The biological performance of cell-containing phospholipid polymer hydrogels in bulk and microscale form.

The biological performances of a cell-containing phospholipid polymer hydrogel in bulk and miniaturized formats without an additional culture medium support were investigated and compared. The cell-containing hydrogel was formed spontaneously when solutions of commercial polyvinyl alcohol (PVA) and the phospholipid polymer poly[2-methacryloyloxyethyl phosphorylcholine (MPC)-co-n-butyl methacrylate (BMA)-co-p-vinylphenylboronic acid (VPBA)] (PMBV) suspended with cells in a cell culture medium are mixed together. Bulk and miniaturized hydrogels, with approximate thicknesses of 3.1 mm and 400 μm, respectively, were prepared in a 96-well microplate and a glass microchip, respectively. In both cases, the hydrogels were homogeneous, and cells were spatially encapsulated. The long-term observation (4 and 8 days) of cell morphology suggested that cells were passively attached to the interface of the hydrogel but were unable to spread and flatten, which inhibited cell growth in both hydrogels.
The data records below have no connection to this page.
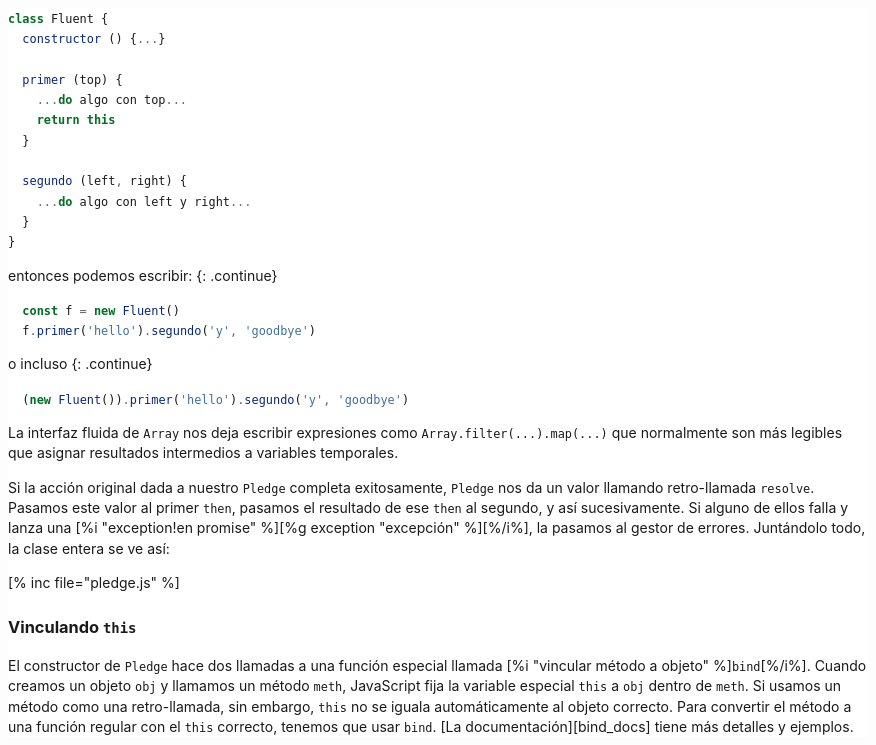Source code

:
 ```js
class Fluent {
  constructor () {...}

  primer (top) {
    ...do algo con top...
    return this
  }

  segundo (left, right) {
    ...do algo con left y right...
  }
}
```

entonces podemos escribir:
{: .continue}

```js
  const f = new Fluent()
  f.primer('hello').segundo('y', 'goodbye')
```

o incluso
{: .continue}

```js
  (new Fluent()).primer('hello').segundo('y', 'goodbye')
```

La interfaz fluida de `Array` nos deja escribir expresiones como
`Array.filter(...).map(...)`
que normalmente son más legibles que asignar resultados intermedios a variables temporales.

Si la acción original dada a nuestro `Pledge` completa exitosamente,
`Pledge` nos da un valor llamando retro-llamada `resolve`.
Pasamos este valor al primer `then`,
pasamos el resultado de ese `then` al segundo,
y así sucesivamente.
Si alguno de ellos falla y lanza una [%i "exception!en promise" %][%g exception "excepción" %][%/i%],
la pasamos al gestor de errores.
Juntándolo todo,
la clase entera se ve así:

[% inc file="pledge.js" %]

<div class="callout" markdown="1">

### Vinculando `this`

El constructor de `Pledge` hace dos llamadas a una función especial llamada [%i "vincular método a objeto" %]`bind`[%/i%].
Cuando creamos un objeto `obj` y llamamos un método `meth`,
JavaScript fija la variable especial `this` a `obj` dentro de `meth`.
Si usamos un método como una retro-llamada,
sin embargo,
`this` no se iguala automáticamente al objeto correcto.
Para convertir el método a una función regular con el `this` correcto,
tenemos que usar `bind`.
[La documentación][bind_docs] tiene más detalles y ejemplos.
Viability evaluations revealed that cells in both hydrogel formats maintained the same high viability levels after long-term encapsulation. Cytotoxicity assays indicated that the cells in the miniaturized hydrogel maintained a high degree of correlation in cytotoxic sensitivity with the cells in the bulk hydrogel and a routine medium culture. The PMBV/PVA hydrogel not only provides a beneficial cytocompatible microenvironment for long-term cell survival without an additional culture medium support but also creates a static condition for cell sustainment in a microchip similar to that in bulk. The uniform long-term performances of PMBV/PVA hydrogels in bulk and miniaturized formats make them ideal for the development of long-term, flexible, three-dimensional, living cell-based tools for routine cell-based assays and applications on bulk to microscale levels.